Thank you! I haven’t touched aws, though I do have a vps that I also tinker with from time to time. Right now I’m looking at wireguard tunnels and trying to figure out how to set up and use those. It’s not absolutely necessary as I’ve got a reverse proxy (NGINX Proxy Manager) on my server, but it’s something I’m interested in.
(Also, you can change the default editor
visudo
uses, but I don’t remember the command because I won’t be changing it until I get a grip on vim and can make a decision about which editor I want to use.)It just uses your preferred editor, which you set with the
EDITOR
environment variable. In fact, any program that opens an editor should use this to determine the user’s preference.I set mine to VS Code:
export EDITOR="code -nw"
Examples of programs that use this variable include
visudo
,crontab -e
, andgit commit
.Thank you! I just learned about setting git’s default editor a couple weeks ago when I started learning git. I didn’t realize you could set a global default. When I think about it, it makes perfect sense, but I don’t know what I don’t know, and now I know!
I’m new to Linux and I appreciate your posts. I probably wouldn’t need every thing from them, but they are interesting to read and learn.

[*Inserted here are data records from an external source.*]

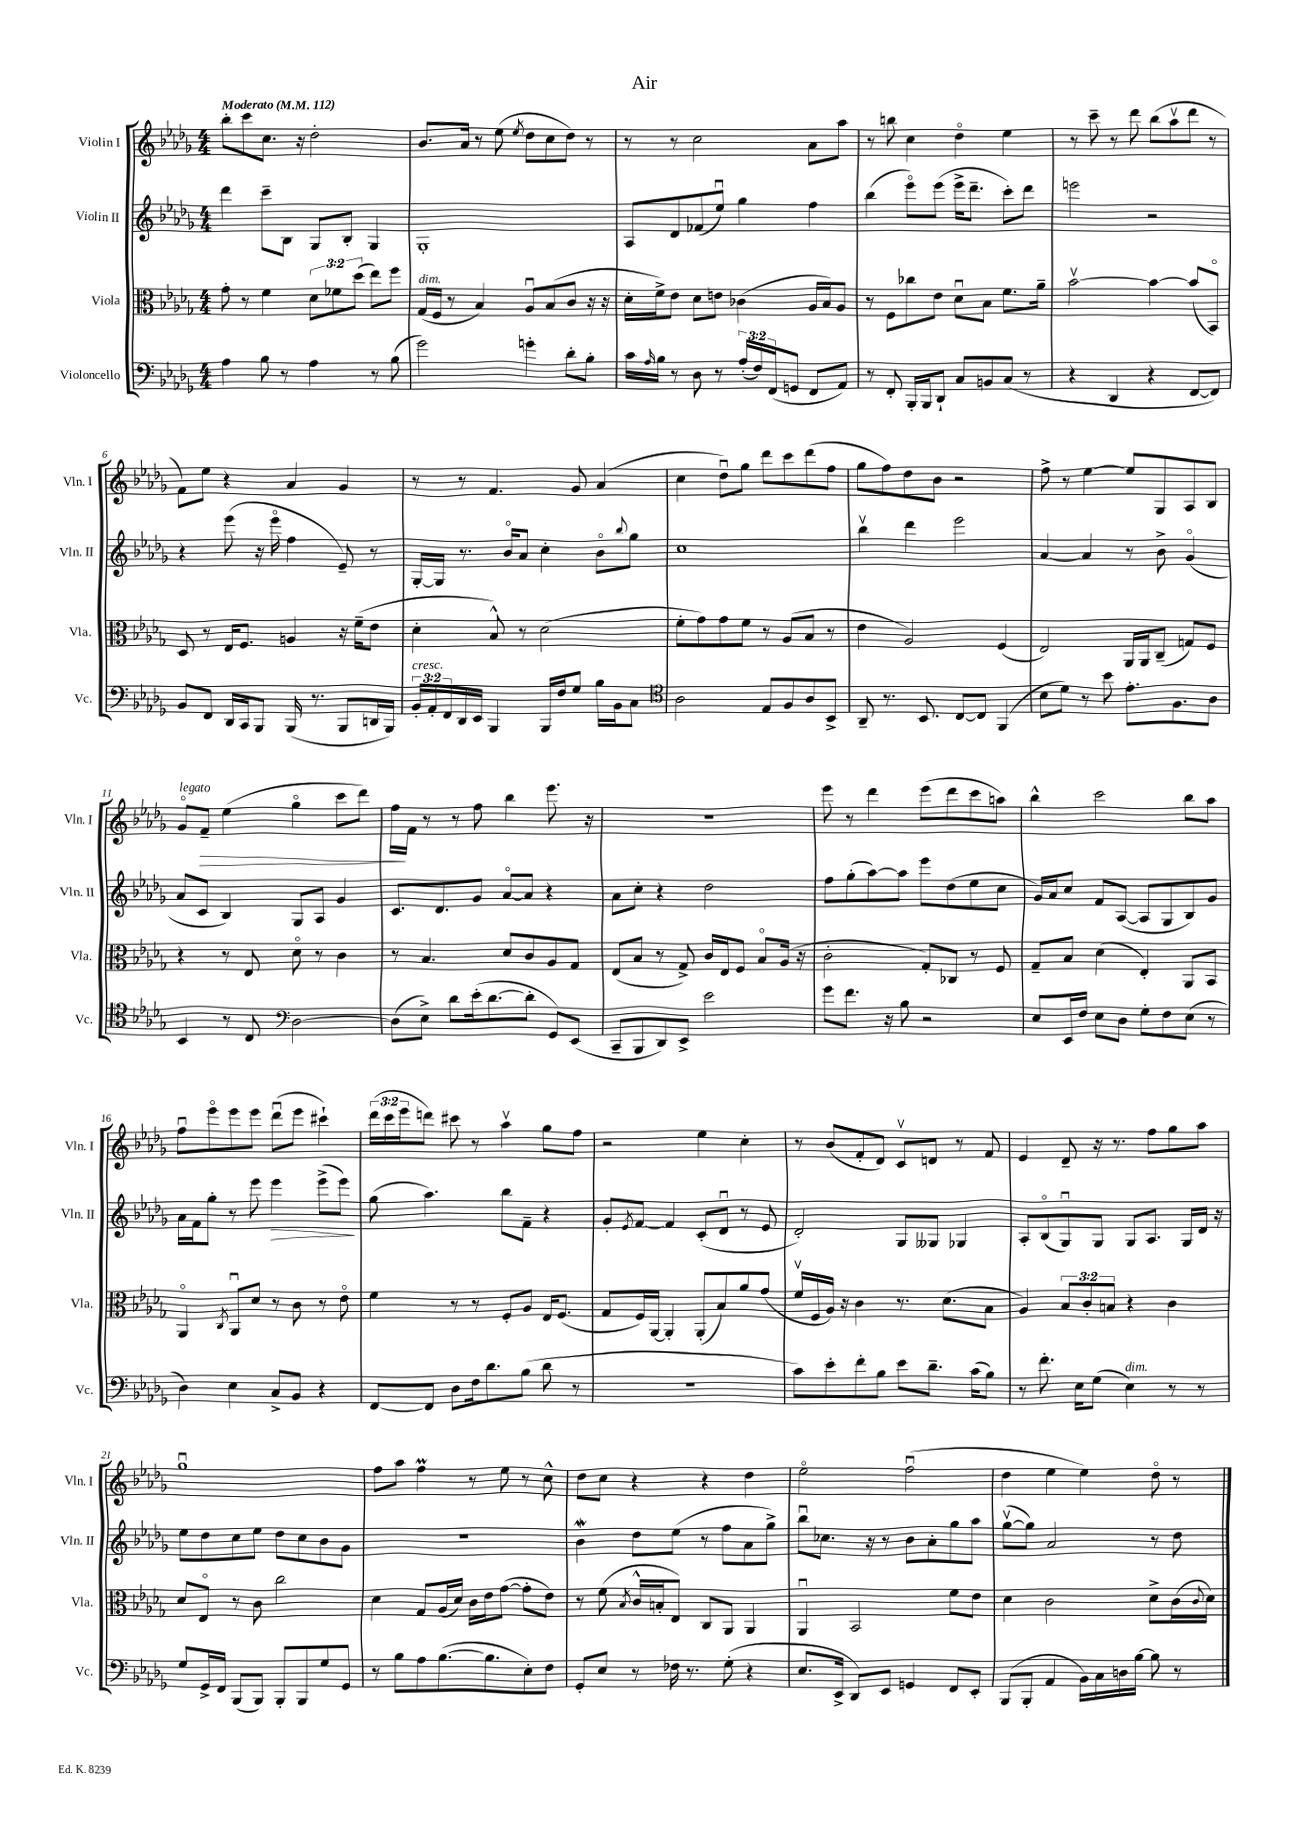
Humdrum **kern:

**kern	**kern	**kern	**dynam	**kern	**dynam
*part4	*part3	*part2	*part2	*part1	*part1
*staff4	*staff3	*staff2	*staff2	*staff1	*staff1
*I"Violoncello	*I"Viola	*I"Violin II	*	*I"Violin I	*
*I'Vc.	*I'Vla.	*I'Vln. II	*	*I'Vln. I	*
*clefF4	*clefC3	*clefG2	*	*clefG2	*
*k[b-e-a-d-g-]	*k[b-e-a-d-g-]	*k[b-e-a-d-g-]	*	*k[b-e-a-d-g-]	*
*M4/4	*M4/4	*M4/4	*	*M4/4	*
*MM112	*MM112	*MM112	*	*MM112	*
=1	=1	=1	=1	=1	=1
!	!	!	!	!LO:TX:a:B:t=Moderato	!
4A-\	8g-'\	4ddd-\	.	8bb-'\L	.
.	8r	.	.	8ccc\	.
8B-\	4f\	8ccc~\L	.	8.cc\J	.
8r	.	8B-\J	.	.	.
.	.	.	.	16r	.
4A-\	12d-\L	8G-/L	.	2dd-'\	.
.	12f-X\	.	.	.	.
.	.	8B-'/J	.	.	.
.	(12dd-\J	.	.	.	.
8r	8ee-\L)	4G-/	.	.	.
(8B-\	8ff\J	.	.	.	.
=2	=2	=2	=2	=2	=2
!	!LO:TX:a:i:t=dim.	!	!	!	!
2g-\)	(16G-/LL	1G-'	.	8.b-/L	.
.	16F/JJ	.	.	.	.
.	8r	.	.	.	.
.	.	.	.	16a-/Jk	.
.	4B-/)	.	.	8r	.
.	.	.	.	(8ee-\	.
.	.	.	.	8qee-/	.
4gn'\	8A-u/L	.	.	8dd-\L	.
.	(8B-/	.	.	8cc\	.
8d-'\L	8c/J	.	.	8dd-\J)	.
8B-'\J	16r	.	.	8r	.
.	16r	.	.	.	.
=3	=3	=3	=3	=3	=3
16c\LL	16d-'\LL	8A-/L	.	8r	.
16qqA-/	.	.	.	.	.
16B-\JJ	16f^\J)	.	.	.	.
8r	8e-\J	8d-/	.	8r	.
8D-\	8d-\L	(8f-X/	.	2cc\	.
8r	8en\J	8ee-u/J)	.	.	.
(24A-'/LL	(4c-X\	4gg-\	.	.	.
24F/)	.	.	.	.	.
(24FF/J	.	.	.	.	.
8GGn/J	.	.	.	.	.
8FF/L	16A-/LL	4ff\	.	8a-\L	.
.	16B-/J)	.	.	.	.
8AA-/J)	8A-/J	.	.	8aa-\J	.
=4	=4	=4	=4	=4	=4
8r	8r	(4bb-\	.	8r	.
8FF'/	8F\L	.	.	8bbn\	.
16BBB-'/LL	8cc-X\	8eee-\L)	.	4cc\	.
16BBB-/J	.	.	.	.	.
8DD-`/J	8e-\J	(8eee-\J	.	.	.
8C/L	8d-u\L	16eee-^\KL	.	4dd-\	.
.	.	8.ddd-~\J	.	.	.
8BBn/	8B-\J	.	.	.	.
(8C/J	8.f\L	8ccc'\L)	.	4ee-\	.
8r	.	8ddd-\J	.	.	.
.	16a-~\Jk	.	.	.	.
=5	=5	=5	=5	=5	=5
4r	[2b-v\	2eeen\	.	8r	.
.	.	.	.	8ccc~\	.
4DD-/	.	.	.	8r	.
.	.	.	.	8ddd-\	.
4r	4b-\_	2r	.	(8bb-\L	.
.	.	.	.	8aa-v\	.
[8FF/L	(8b-/L]	.	.	8ddd-\J	.
8FF/J])	8BB-/J)	.	.	8r	.
!!LO:LB:g=z
=6	=6	=6	=6	=6	=6
8BB-/L	8D-/	4r	.	8f\L)	.
8FF/J	8r	.	.	8ee-\J	.
16DD-/LL	16E-/KL	(8eee-\	.	4r	.
16CC/J	8.F/J	.	.	.	.
8BBB-/J	.	16r	.	.	.
.	.	16eee-\	.	.	.
(16BBB-/	4An/	4ff\	.	4a-/	.
8.r	.	.	.	.	.
8BBB-/L	16r	8e-~/)	.	4g-/	.
.	(16f~\KL	.	.	.	.
16DDn/L	8e-\J	8r	.	.	.
16BBB-/JJ)	.	.	.	.	.
=7	=7	=7	=7	=7	=7
!LO:TX:a:i:t=cresc.	!	!	!	!	!
24BB-'/LL	4d-'\	[16G-'/LL	.	8r	.
24AA-'/	.	.	.	.	.
.	.	16G-/JJ]	.	.	.
24FF/	.	.	.	.	.
16DD-/	.	8.r	.	8r	.
16EE-/JJ	.	.	.	.	.
4BBB-/	8B-^^/)	.	.	4.f/	.
.	.	16b-/KL	.	.	.
.	8r	8a-/J	.	.	.
16BBB-/LL	(2d-\	4cc'\	.	.	.
16F/J	.	.	.	.	.
8G-/J	.	.	.	8g-/	.
16B-\LL	.	8b-\L	.	(4a-/	.
16BB-\J	.	.	.	.	.
.	.	8qqbb-/	.	.	.
8C\J	.	8gg-\J	.	.	.
=8	=8	=8	=8	=8	=8
*clefC4	*	*	*	*	*
2A-\	8f'\L	1cc	.	4cc\	.
.	8g-\)	.	.	.	.
.	8g-\	.	.	8dd-u\L)	.
.	8f\J	.	.	8gg-\J	.
8E-/L	8r	.	.	8ddd-\L	.
8F/	(8A-/L	.	.	8ccc\	.
8A-/	8B-/J	.	.	(8ddd-\	.
8BB-^/J	8r	.	.	8ff\J	.
=9	=9	=9	=9	=9	=9
8AA-~/	4e-\	4bb-v\	.	8gg-\L	.
8.r	.	.	.	8ff\)	.
.	2A-/)	4ddd-\	.	8dd-\	.
8.BB-/	.	.	.	.	.
.	.	.	.	8b-\J	.
[8C/L	.	2eee-\	.	2r	.
8C/J]	.	.	.	.	.
(4FF/	(4F/	.	.	.	.
=10	=10	=10	=10	=10	=10
8B-\L	2E-/)	[4a-/	.	8ff^\	.
8d-\J)	.	.	.	8r	.
8r	.	4a-/]	.	[4ee-\	.
8b-\	.	.	.	.	.
8.e-'\L	16AA-/LL	8r	.	8ee-/L]	.
.	16AA-/J	.	.	.	.
.	(8C~/J	8b-^\	.	8G-/	.
8.F\	.	.	.	.	.
.	8Gn/L)	(4g-/	.	8A-/	.
8A-\J	8F/J	.	.	8B-/J	.
!!LO:LB:g=z
=11	=11	=11	=11	=11	=11
!	!	!	!	!LO:TX:a:i:t=legato	!
4BB-/	4r	8a-/L	.	8g-/L	.
!	!	!	!	!	!LO:HP:b
.	.	8c/J	.	8f~/J	>
8r	8r	4B-/)	.	(4ee-\	.
8C/	8E-/	.	.	.	.
*clefF4	*	*	*	*	*
[2D-\	8d-\	8G-/L	.	4gg-\	.
.	8r	8A-/J	.	.	.
.	4c\	4g-/	.	8ccc\L	.
.	.	.	.	8ddd-\J)	.
=12	=12	=12	=12	=12	=12
(8D-\L]	8r	8.c/L	.	16ff\LL	.
.	.	.	.	16f\JJ	]
8E-^\J)	4.B-/	.	.	8r	.
.	.	8.d-/	.	.	.
8d-\L	.	.	.	8r	.
(16e-'\k	.	8g-/J	.	8ff\	.
[8.d-\	.	.	.	.	.
.	8d-/L	[8a-/L	.	4bb-\	.
8d-'\J]	8c/	8a-/J]	.	.	.
8GG-/L)	8A-/	4r	.	8.eee-\	.
(8EE-/J	8G-/J	.	.	.	.
.	.	.	.	16r	.
=13	=13	=13	=13	=13	=13
8CC~/L	(8E-/L	8a-\L	.	1r	.
8BBB-/	8B-/J	8cc'\J	.	.	.
8DD-/)	8r	4r	.	.	.
8EE-^/J	8G-^/)	.	.	.	.
2e-\	16c/LL	2dd-\	.	.	.
.	16E-/J	.	.	.	.
.	8F/J	.	.	.	.
.	8B-/L	.	.	.	.
.	(16A-/Jk	.	.	.	.
.	16r	.	.	.	.
=14	=14	=14	=14	=14	=14
8g-\L	2c'\	8ff\L	.	8eee-\	.
8.f\J	.	(8gg-'\	.	8r	.
.	.	[8aa-\)	.	4ddd-\	.
16r	.	.	.	.	.
8B-\	.	8aa-\J]	.	.	.
2r	8G-'/L)	8eee-\L	.	(8eee-\L	.
.	8C-X/J	(8dd-\	.	8ddd-\	.
.	8r	8ee-\	.	8ccc\	.
.	8F/	8cc\J	.	8aan\J)	.
=15	=15	=15	=15	=15	=15
8E-/L	8G-~/L	16g-/LL)	.	4bb-^^\	.
.	.	16a-/J	.	.	.
16EE-/L	8B-/J	8cc/J	.	.	.
16F/JJ	.	.	.	.	.
8E-\L	(4d-\	8f/L	.	2ccc\	.
8D-\J	.	([8A-/J	.	.	.
8G-'\L	4E-'/)	8A-/L]	.	.	.
8F\	.	8G-/	.	.	.
(8E-\J	8AA-/L	8B-/)	.	8bb-\L	.
8r	8BB-/J	8g-/J	.	8aa-\J	.
!!LO:LB:g=z
=16	=16	=16	=16	=16	=16
4D-\)	4AA-/	16a-\LL	.	8ffu\L	.
.	.	16f\J	.	.	.
.	.	8gg-'\J	.	8eee-\	.
.	8qC/	.	.	.	.
4E-\	8AA-u/L	8r	.	8eee-\	.
.	8d-/J	8eee-\	.	8eee-\J	.
!	!	!	!LO:HP:b	!	!
8C^/L	8r	4eee-\	>	(8ddd-u\L	.
8BB-/J	8c\	.	.	8eee-\J	.
4r	8r	(8eee-^\L	.	4ccc#X`\)	.
.	8e-\	8eee-\J)	.	.	.
.	.	.	]	.	.
=17	=17	=17	=17	=17	=17
[8FF/L	4f\	(8gg-\	.	(24ddd-\LL	.
.	.	.	.	24ccc\	.
.	.	.	.	24eee-\J	.
8FF/J]	.	4.aa-\)	.	8dddn\J)	.
8D-\L	8r	.	.	8ccc#X\	.
16F\k	8r	.	.	8r	.
8.d-\	.	.	.	.	.
.	8F'/L	8bb-\L	.	4aa-v\	.
(8B-\J	8A-/J	8f~\J	.	.	.
8d-\	16E-/KL	4r	.	8gg-\L	.
.	(8.F/J	.	.	.	.
8r	.	.	.	8ff\J	.
=18	=18	=18	=18	=18	=18
1r	8G-/L	8g-'/L	.	2r	.
.	.	8qe-/	.	.	.
.	16F/L)	[8f/J	.	.	.
.	[16AA-/JJ	.	.	.	.
.	4AA-'/]	4f/]	.	.	.
.	(8AA-'/L	(8c'/L	.	4ee-\	.
.	8B-/)	8d-u/J	.	.	.
.	8a-/	8r	.	4cc'\	.
.	(8g-/J	8e-/	.	.	.
=19	=19	=19	=19	=19	=19
8c\L)	16fv/LL	2d-'/)	.	8r	.
.	16F/	.	.	.	.
8e-'\	16A-/JJ)	.	.	(8b-/L	.
.	16r	.	.	.	.
8f'\	4c\	.	.	8f'/	.
8B-\J	.	.	.	8d-/J)	.
8e-\L	8.r	8G-/L	.	8cv/L	.
8.d-~\J	.	8G--X/J	.	8dn/J	.
.	(8.d-\L	.	.	.	.
.	.	4G-X/	.	8r	.
(16c\KL	.	.	.	.	.
8B-\J)	8B-\J	.	.	8f/	.
=20	=20	=20	=20	=20	=20
8r	4A-/)	8A-'/L	.	4e-/	.
8.f'\	.	(8B-/	.	.	.
.	12B-/L	8G-u/)	.	8d-~/	.
16E-\KL	.	.	.	.	.
.	12c'/	.	.	.	.
(8G-\J	.	8G-/J	.	16r	.
.	12Bn/J	.	.	.	.
.	.	.	.	8.r	.
!LO:TX:a:i:t=dim.	!	!	!	!	!
4E-\)	4r	8G-/L	.	.	.
.	.	8.A-/J	.	8ff\L	.
8r	4c\	.	.	8gg-\	.
.	.	16G-/LL	.	.	.
8r	.	16d-/JJ	.	8aa-\J	.
.	.	16r	.	.	.
!!LO:LB:g=z
=21	=21	=21	=21	=21	=21
8G-/L	8d-/L	8ee-\L	.	1gg-u	.
16GG-^/L	8E-/J	8dd-\	.	.	.
16FF/JJ	.	.	.	.	.
(8BBB-/L	8r	8cc\	.	.	.
8BBB-/J)	8c\	8ee-\J	.	.	.
8BBB-'/L	2cc\	8dd-\L	.	.	.
8BBB-/	.	8cc\	.	.	.
8G-/	.	8b-\	.	.	.
8GG-/J	.	8g-\J	.	.	.
=22	=22	=22	=22	=22	=22
8r	4d-\	1r	.	8ff\L	.
8B-\L	.	.	.	8aa-\J	.
8A-\	8G-/L	.	.	4ffm\	.
([8.B-\	(16A-/L	.	.	.	.
.	16d-/JJ)	.	.	.	.
.	16c\LL	.	.	8r	.
8.B-\]	16e-\J	.	.	.	.
.	([8g-\J	.	.	8ee-\	.
8E-'\)	8g-'\L]	.	.	8r	.
8F\J	8e-\J)	.	.	8cc^^\	.
=23	=23	=23	=23	=23	=23
8GG-'/L	8r	4b-W\	.	8dd-\L	.
8E-/J	(8f\	.	.	8cc\J	.
.	8qB-/	.	.	.	.
8r	16c^^/LL	8dd-\L	.	4r	.
.	16Bn'/J	.	.	.	.
16F-X\	8E-/J)	(8ee-\J	.	.	.
8.r	.	.	.	.	.
.	8C/L	8r	.	4r	.
(8G-'\	8AA-/J	8ff\L	.	.	.
4r	4AA-/	8a-\	.	4dd-\	.
.	.	8gg-^\J)	.	.	.
=24	=24	=24	=24	=24	=24
8.E-/L	4AA-u/	8bb-u\L	.	2ee-\	.
.	.	8.cc-X\J	.	.	.
16EE-^/Jk	.	.	.	.	.
8DD-/L)	2BB-/	.	.	.	.
.	.	16r	.	.	.
8EE-/J	.	8r	.	.	.
4GGn/	.	8b-\L	.	(2ffu\	.
.	.	8a-'\	.	.	.
8FF/L	8f\L	8gg-\	.	.	.
8EE-'/J	8e-\J	8aa-\J	.	.	.
=25	=25	=25	=25	=25	=25
(8BBB-/L	4d-\	([8gg-v\L	.	4dd-\	.
8BBB-'/J	.	8gg-\J])	.	.	.
4AA-/	2c\	2a-/	.	4ee-\	.
16BB-\LL)	.	.	.	4ee-\)	.
16C\	.	.	.	.	.
16Dn\	.	.	.	.	.
[16B-\JJ	.	.	.	.	.
8B-\]	8d-^\L	8r	.	8dd-\	.
8r	(16c\L	8dd-\	.	8r	.
.	8qqc/	.	.	.	.
.	16d-\JJ)	.	.	.	.
==	==	==	==	==	==
*-	*-	*-	*-	*-	*-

Thanks! Glad you’re enjoying them. I used to be a lurker on that other site, but never posted anything because it always seemed so intimidating. When the great migration happened, I came over here and have found it much more welcoming.
sudo crontab -e
?edit: I just read the “I know I could have just edited /etc/crontab and run my script as root”
This feels like a blog, in a good way. It’s interesting perspective hearing a Linux user work their way through issues, instead of the norm of being a seasoned vet. let me know if you have a blog and I’ll throw it on my RSS feed.
Thanks! It’s not a blog. About a month ago I just started sharing these posts here on lemmy, and they’ve kind of evolved over time. I considered starting up a blog, but I’m content to be part of this community and share them here.
I comment here because I read from a small different instance, and it seems I can comment too? Can’t you do that from lemmy.world to lemmy.ml? 🤔
I created an account on lemmy.world awhile ago, and had been using that as my primary lemmy account, but lately, I can’t post, comment, save posts, or up/downvote from that lemmy.world account.
As a result I decided to try creating an account on lemmy.ml (since I’m most active here on !linux@lemmy.ml) and see if I would be able to post/comment/etc…
As of so far, everything works from lemmy.ml, while my lemmy.world account still can’t interact with posts.